The 2019 Mathematics in Industry Study Group workshop was held in Adelaide at the City West campus of the University of South Australia, from 21-25 January 2019.
Due to problems securing suitable industry problems this year, we ran a smaller event where we worked on the Explorer Challenge.
Despite the smaller event, we had 31 delegates at MISG. These included delegates from Oxford in the UK and from Japan. About half of the delegates were PhD students, with seven of these from the IDTC.
We had a geologist from UniSA present the problem on the Monday morning and provide technical advice throughout the week.
MISG will move to Newcastle University in 2020, with Natalie Thamwattana as the new director.
The 2018 Mathematics in Industry Group workshop was held in Adelaide from 29 January – 2 February. There were four projects from three companies:
- Australian Bureau of Statistics: combining publicly available data to infer information about sub-populations
- ElectraNet: incorporating the stochastic behaviour of new electricity generation technologies into long-term network optimisation
- ElectraNet: how do non-sychronous power generators, such as wind turbines and photovoltaic generators, impact the stability of electricity systems?
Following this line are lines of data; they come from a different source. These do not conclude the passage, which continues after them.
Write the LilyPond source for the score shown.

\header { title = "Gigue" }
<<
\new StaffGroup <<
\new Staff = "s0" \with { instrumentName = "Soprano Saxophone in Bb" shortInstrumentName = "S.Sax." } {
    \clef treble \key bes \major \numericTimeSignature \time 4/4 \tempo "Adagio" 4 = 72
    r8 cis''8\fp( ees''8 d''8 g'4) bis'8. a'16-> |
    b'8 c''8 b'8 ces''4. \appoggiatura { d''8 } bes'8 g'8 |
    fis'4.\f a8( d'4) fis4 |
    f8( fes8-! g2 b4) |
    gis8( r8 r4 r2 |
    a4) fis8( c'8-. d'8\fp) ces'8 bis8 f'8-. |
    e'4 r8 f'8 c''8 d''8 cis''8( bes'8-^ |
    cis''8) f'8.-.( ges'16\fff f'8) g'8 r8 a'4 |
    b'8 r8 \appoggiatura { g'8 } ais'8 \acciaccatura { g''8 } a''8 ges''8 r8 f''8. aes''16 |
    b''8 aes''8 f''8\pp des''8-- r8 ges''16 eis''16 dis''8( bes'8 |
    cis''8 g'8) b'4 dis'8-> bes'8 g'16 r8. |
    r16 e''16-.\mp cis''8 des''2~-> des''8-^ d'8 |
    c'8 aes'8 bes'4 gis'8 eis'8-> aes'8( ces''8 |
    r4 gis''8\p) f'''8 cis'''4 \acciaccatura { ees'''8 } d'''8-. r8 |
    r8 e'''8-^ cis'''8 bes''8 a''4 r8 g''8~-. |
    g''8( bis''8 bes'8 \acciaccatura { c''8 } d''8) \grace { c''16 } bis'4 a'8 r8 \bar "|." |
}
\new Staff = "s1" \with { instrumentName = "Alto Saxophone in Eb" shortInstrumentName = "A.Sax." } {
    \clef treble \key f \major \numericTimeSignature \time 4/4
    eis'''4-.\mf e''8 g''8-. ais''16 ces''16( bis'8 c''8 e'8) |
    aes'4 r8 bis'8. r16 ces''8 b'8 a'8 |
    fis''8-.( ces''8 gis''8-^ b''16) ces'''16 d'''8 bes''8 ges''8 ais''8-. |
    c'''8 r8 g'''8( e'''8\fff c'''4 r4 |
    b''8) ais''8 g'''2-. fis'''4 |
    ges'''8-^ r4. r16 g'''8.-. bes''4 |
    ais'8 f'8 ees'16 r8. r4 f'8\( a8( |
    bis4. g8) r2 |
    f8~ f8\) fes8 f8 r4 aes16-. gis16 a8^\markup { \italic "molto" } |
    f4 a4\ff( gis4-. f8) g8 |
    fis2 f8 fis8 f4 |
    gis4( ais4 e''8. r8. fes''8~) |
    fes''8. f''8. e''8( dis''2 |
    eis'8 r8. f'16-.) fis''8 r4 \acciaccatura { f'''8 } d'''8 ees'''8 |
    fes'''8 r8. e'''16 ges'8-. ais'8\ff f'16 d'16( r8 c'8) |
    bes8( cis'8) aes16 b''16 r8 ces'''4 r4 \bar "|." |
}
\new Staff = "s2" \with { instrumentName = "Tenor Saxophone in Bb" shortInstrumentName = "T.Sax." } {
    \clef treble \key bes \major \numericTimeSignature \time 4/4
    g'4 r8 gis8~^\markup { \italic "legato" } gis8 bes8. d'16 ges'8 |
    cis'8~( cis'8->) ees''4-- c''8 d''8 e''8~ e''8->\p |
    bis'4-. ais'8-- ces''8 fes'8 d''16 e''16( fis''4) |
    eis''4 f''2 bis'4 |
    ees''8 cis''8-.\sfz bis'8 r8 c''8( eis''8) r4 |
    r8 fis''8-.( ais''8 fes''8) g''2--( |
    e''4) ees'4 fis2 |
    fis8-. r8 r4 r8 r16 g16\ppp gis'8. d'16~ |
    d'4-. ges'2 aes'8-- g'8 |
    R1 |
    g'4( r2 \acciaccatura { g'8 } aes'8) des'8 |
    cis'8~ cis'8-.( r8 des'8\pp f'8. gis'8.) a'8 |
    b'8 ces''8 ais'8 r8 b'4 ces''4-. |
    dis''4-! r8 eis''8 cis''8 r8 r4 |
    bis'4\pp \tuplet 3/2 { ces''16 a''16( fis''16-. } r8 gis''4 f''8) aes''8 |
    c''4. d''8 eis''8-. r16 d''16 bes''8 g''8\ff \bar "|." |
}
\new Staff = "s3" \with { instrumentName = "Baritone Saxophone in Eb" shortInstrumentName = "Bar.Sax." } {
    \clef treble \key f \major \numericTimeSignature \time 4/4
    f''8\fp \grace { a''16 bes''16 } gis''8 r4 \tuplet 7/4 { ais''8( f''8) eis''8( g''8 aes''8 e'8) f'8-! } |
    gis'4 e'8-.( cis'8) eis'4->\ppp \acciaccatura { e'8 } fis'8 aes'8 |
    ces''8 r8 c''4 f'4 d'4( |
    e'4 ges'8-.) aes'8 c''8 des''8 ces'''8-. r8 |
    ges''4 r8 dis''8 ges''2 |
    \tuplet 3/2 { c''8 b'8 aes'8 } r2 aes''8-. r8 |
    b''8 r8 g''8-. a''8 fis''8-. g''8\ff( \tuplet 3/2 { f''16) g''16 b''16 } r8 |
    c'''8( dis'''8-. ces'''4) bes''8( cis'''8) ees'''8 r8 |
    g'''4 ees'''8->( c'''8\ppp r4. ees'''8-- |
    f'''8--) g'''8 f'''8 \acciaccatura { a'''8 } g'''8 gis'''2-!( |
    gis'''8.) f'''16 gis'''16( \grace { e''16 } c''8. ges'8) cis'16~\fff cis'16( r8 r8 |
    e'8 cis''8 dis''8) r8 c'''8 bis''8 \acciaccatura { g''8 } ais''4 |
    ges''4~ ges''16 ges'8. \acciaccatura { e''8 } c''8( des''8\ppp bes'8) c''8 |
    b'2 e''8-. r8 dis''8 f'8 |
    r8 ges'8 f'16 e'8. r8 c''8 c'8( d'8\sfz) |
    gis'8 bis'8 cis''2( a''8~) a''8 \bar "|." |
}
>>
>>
- Australian Lamb Company: optimising red meat cuts.
MISG was attended by about 75 delegates. Most were from Adelaide, but delegates also came from Brisbane, Melbourne, Perth and Newcastle. International delegates were from Oxford (UK), South Korea, Japan, Spain, Turkey and Italy. About half of the delegates were PhD students.
MISG was opened by Professor Emily Hilder, director of the Future Industries Institute at the University of South Australia. The MISG dinner was held at the State Library of South Australia.
The venue for the next 2019 MISG will be announced here once it has been decided.
More information about MISG:
MISG 2017 ran from 13-17 February 2017. It was opened by Emeritus Professor John Ockendon from Oxford University, who was instrumental in setting up study groups around the world.
We had about 65 delegates at MISG 2017, of which about one-third were PhD students. Most delegates were from Australia, but we also had visitors from the UK, Europe, Japan and Korea.
The delegates tackled four industry problems:
- analysing the lateness of UK passenger trains
- determining the impact of safety cameras on road crashes
- estimating the transonic drag of projectiles
- developing electricity control and pricing mechanisms for micro-grids.
MISG 2016 ran from 1-5 February 2016. The problems included:
- Inference in a knowledgebase (DST Group)
- Sequencing ore extraction to control blend quality (Schneider Electric)
- Modelling water pollutant density associated with surface water runoff (SA Water)
- Optimisation of household PV and storage (Ergon Energy).
Thanks to everyone who contributed to a successful MISG.